# Intro 
This notebook should act as a visual reference to remeber what is contained in the [draper dataset](https://osf.io/d45bw/).

In [1]:
import pandas
import numpy
import h5py
import os

In [2]:
train_path      = "../draper_dataset/VDISC_train.hdf5"
test_path       = "../draper_dataset/VDISC_test.hdf5"
validation_path = "../draper_dataset/VDISC_validate.hdf5"
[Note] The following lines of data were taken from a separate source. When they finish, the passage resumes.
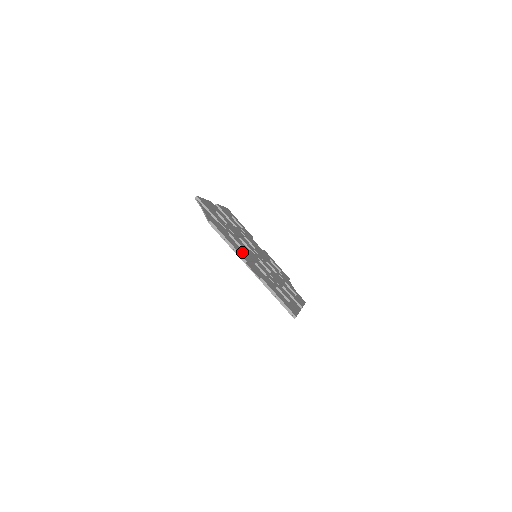
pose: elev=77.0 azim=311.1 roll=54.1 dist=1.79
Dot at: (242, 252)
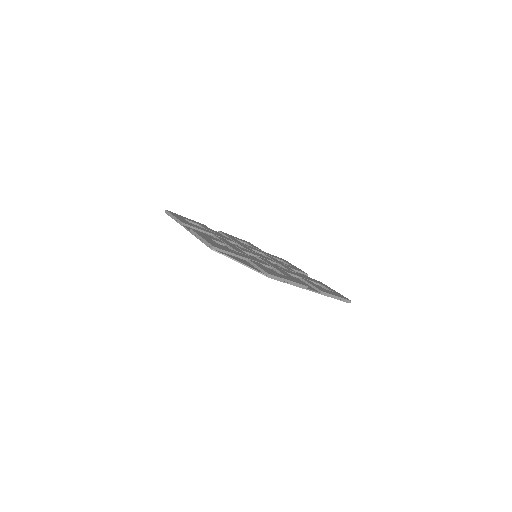
Dot at: (289, 277)
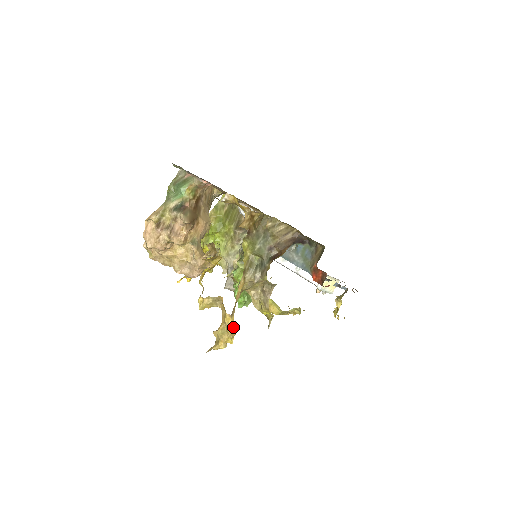
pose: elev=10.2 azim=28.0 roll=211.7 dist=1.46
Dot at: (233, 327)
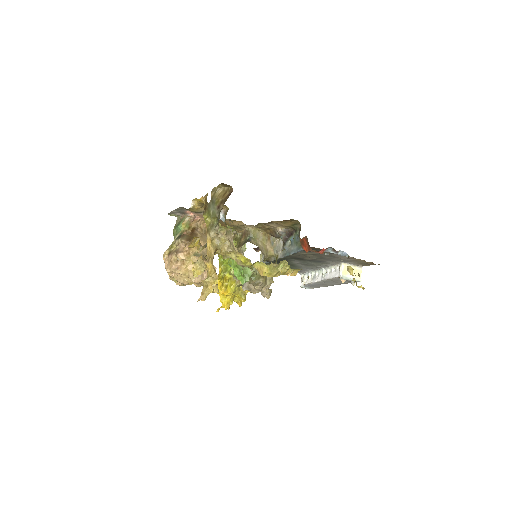
Dot at: (213, 271)
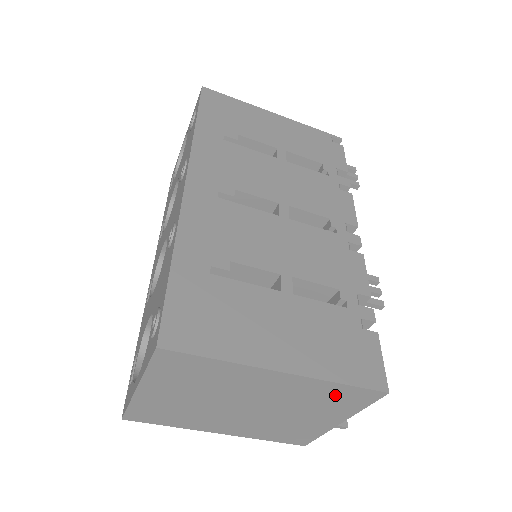
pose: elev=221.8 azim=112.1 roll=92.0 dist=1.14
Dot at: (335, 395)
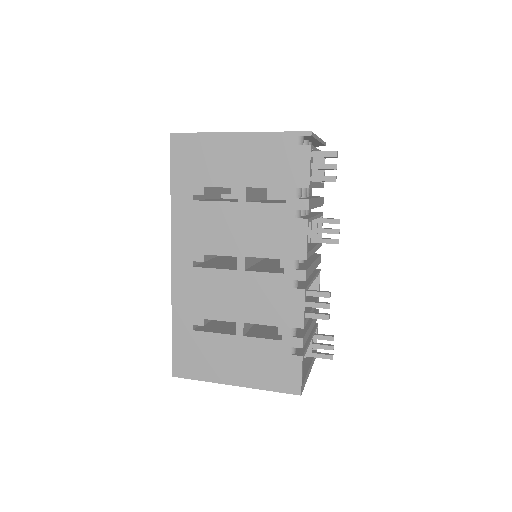
Dot at: occluded
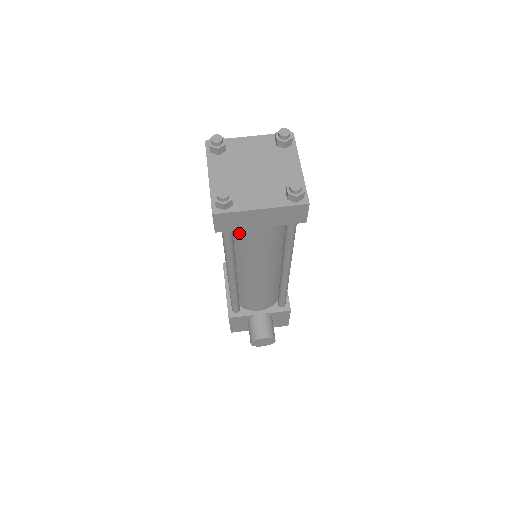
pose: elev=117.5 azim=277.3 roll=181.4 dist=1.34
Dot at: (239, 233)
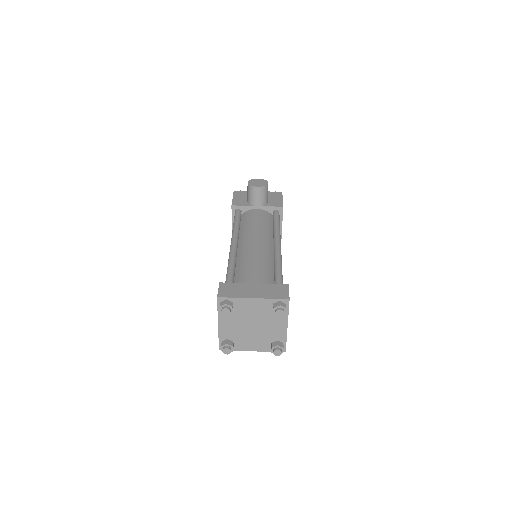
Dot at: occluded
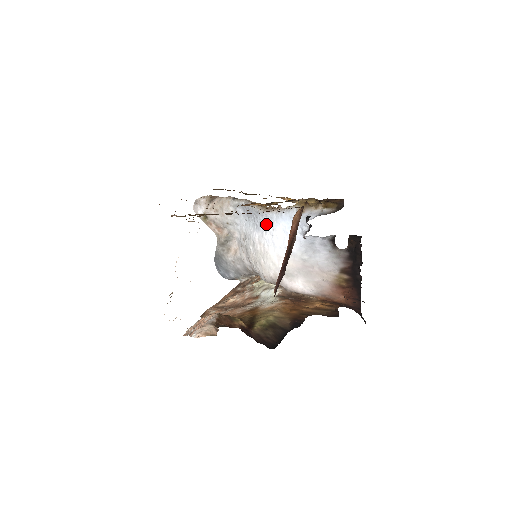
The 3 files all have the same structure, and were generated with a classic 80:10:10 split.

In [3]:
train_f = h5py.File(train_path, 'r')

In [4]:
print(type(train_f))

<class 'h5py._hl.files.File'>


# Data

5 labels are considered: 4 representing the most commonly found CWEs, and the last including all the other, less frequent, CWEs.
From the dataset readme:

    CWE-120 (3.7% of functions)
    CWE-119 (1.9% of functions)
    CWE-469 (0.95% of functions)
    CWE-476 (0.21% of functions)
    CWE-other (2.7% of functions)

The source code of each function is represented by a single UTF-8 string.

In [5]:
for key in train_f.keys(): print(key)

CWE-119
CWE-120
CWE-469
CWE-476
CWE-other
functionSource


In [6]:
CWE_119        = train_f['CWE-119']   # Improper Restriction of Operations within the Bounds of a Memory Buffer
CWE_120        = train_f['CWE-120']   # Buffer Overflow
CWE_469        = train_f['CWE-469']   # Use of Pointer Subtraction to Determine Size
CWE_476        = train_f['CWE-476']   # NULL Pointer Dereference
CWE_other      = train_f['CWE-other'] # Multiple other CWEs
functionSource = train_f['functionSource']

In [7]:
print(type(CWE_119))

<class 'h5py._hl.dataset.Dataset'>


## Labels

The CWE datasets will contain only boolean values indicating whether the function at the same index is vulnerable with a vulnerability of that specific kind.

In [8]:
for i in range(11):
    print("{}\t{}\t{}\t{}\t{}".format(CWE_119[i], CWE_120[i], CWE_469[i], CWE_476[i], CWE_other[i]))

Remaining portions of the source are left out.